Por: Rodrigo Fonseca | Especial para o Correio da Manhã

O uivo antropofágico de Luca Guadagnino

Timothée Chalamet é o canibal do longa de Guadagnino | Foto: Divulgação

Poema para poetas e sobreviventes, "O Uivo" (1956) golfava verdade ao cartografar a América que se redesenhava com fome de soberania, a partir da segunda metade do século XX, alheia a quem ficou pela beira do caminho, ao dizer, pela boca barbuda de Allen Ginsberg (1926-1997): "Eu vi as melhores cabeças da minha geração destruídas pela loucura…… famélicos histéricos nus, (...) pobreza, farrapos e olhos ocos e loucos sentaram fumando na escuridão sobrenatural dos apartamentos sem calefação flutuando pelos tetos das cidades, contemplando jazz".

Esse é o clima, o da fossa beatnik (termo usado para descrever a literatura escrita com os pés pela geração de escritores e poetas errantes de Gisnberg), que encontramos nos EUA de "Até Os Ossos" ("Bones and All"), uma iguaria na obra (cada vez mais potente) do diretor italiano Luca Guadagnino.
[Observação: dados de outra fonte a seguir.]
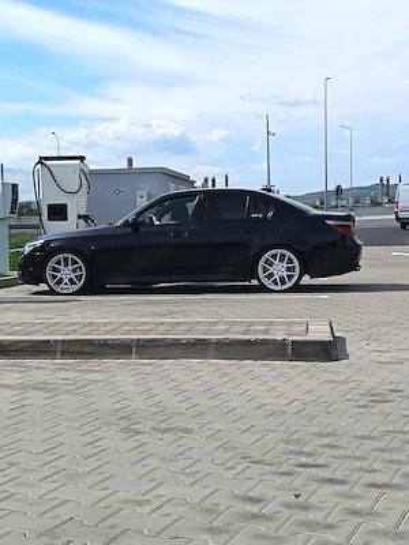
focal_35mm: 51
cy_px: 272
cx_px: 204
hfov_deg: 28.6
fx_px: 803
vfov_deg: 37.5
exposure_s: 1/675
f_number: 1.75
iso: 100
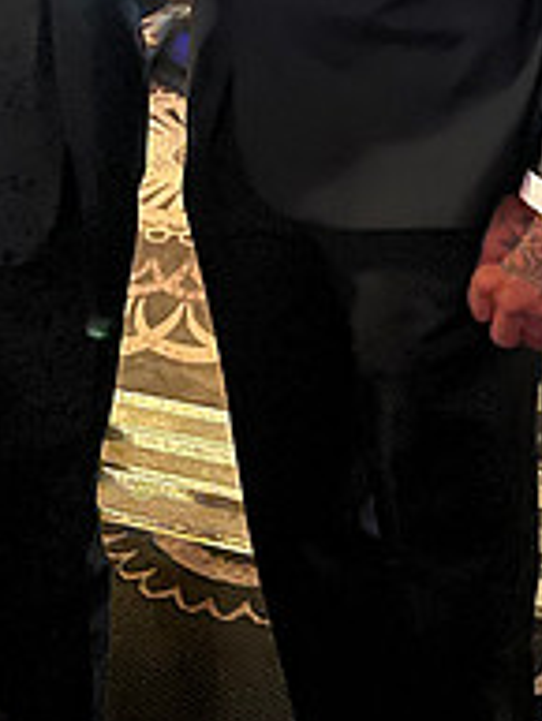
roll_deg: +1.8
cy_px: -325
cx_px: 118
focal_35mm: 78
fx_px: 1627
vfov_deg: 21.5
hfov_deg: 18.8
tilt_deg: -9.0
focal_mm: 5.7
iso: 1250
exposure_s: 1/15
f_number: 1.5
Ele volta às telas, hoje, com "Rivais", estrelado por Zendaya. Com tal lançamento, sua obra pregressa volta a despertar paixões.

Cinco anos depois de sua consagração com "Me Chame Pelo Seu Nome" (Oscar de Melhor Roteiro Adaptado em 2018), o cineasta retomou parceria com Timothée Chalamet, um ator inquieto, a fim de desatar o nó autoral de sua filmografia: o desejo de "devorar" o outro. No idílico drama romântico que a Academia de Artes e Ciências Cinematográficas de Hollywood premiou, Chalamet devorava a ideia de um amor perfeito, atirando-se nos braços de um orientando de seu pai.

Em "Suspiria" (2018), impecável remake que fez do cult lançado por Dario Argento em 1977, Guadagnino mostrava mulheres devorando almas, num ritual de bruxaria adequado à Guerra Fria. Na série "We Are Who We Are" (2020), ele mostrava jovens se refestelando no apetite voraz pela descoberta, alimentando-se de experiências e desilusões.

Agora, nessa adaptação do romance homônimo de Camille DeAngelis, roteirizada por David Kajganich, "devorar" significa comer carne de gente. Mas leia "canibalismo" como sendo um manifesto antropofágico. E poético.

Laureado no Festival de Veneza, em setembro, com o Prêmio de Melhor Direção e o troféu Marcello Mastroianni de Melhor Intérprete Revelação, conferido à interpretação algébrica da atriz Taylor Russell, "Até os Ossos" apresenta ao cinema uma nova raça de seres fantásticos: os Devoradores. Não confunda essa "espécie" com o Dr. Hannibal Lecter, o psicanalista vivido por Anthony Hopkins em "O Silêncio dos Inocentes" (1991) ou com o psicopata da série "Dahmer: Um Canibal Americano", lançada este ano pela Netflix.

Esses dois têm a compulsão de comer pessoas como reflexo de uma fratura perversa em sua psiquê. Os Devoradores de Guadagnino, entre eles a jovem Maren (Taylor) e o on the road Lee (Chalamet), são como vampiros: têm uma necessidade biológica de se alimentar de carne humana para sobreviverem. E têm uma série de habilidades inerentes a essa fome insaciável, como um olfato apurado.

O que Guadagnino propõe a partir dessa premissa da ordem do Sobrenatural é uma mistura de terror, filme de amor (daqueles de suspirar) e road movie. É um cruzamento beat de "Terra de Ninguém" ("Badlands", 1973), de Terrence Malick, com "Fome de Viver" ("The Hunger", 1983), de Tony Scott (1944-2012).

Do primeiro, o cineasta toma emprestado o espírito cartográfico de estudar uma América profunda (e falida), com um casal alienado das normas morais, não por rebeldia teen, mas por uma insatisfação essencial. De Scott, ele pega emprestado sofisticação e um existencialismo melancólico. Não por acaso, usa "Atmosphere", do Joy Division.

Em sua fotografia, assinada por Arseni Khachaturan (de "Beginning"), vemos o interior dos EUA num vazio pleno, num desolamento de cidade fantasma. Desse mundo desolado brota um monstro, Sully, um Devorador carente que Mark Rylance constrói nas raias do esplendor, a fim de nos lembrar que estamos, sim, diante de um thriller de horror. O horror da insaciabilidade. E ela uiva.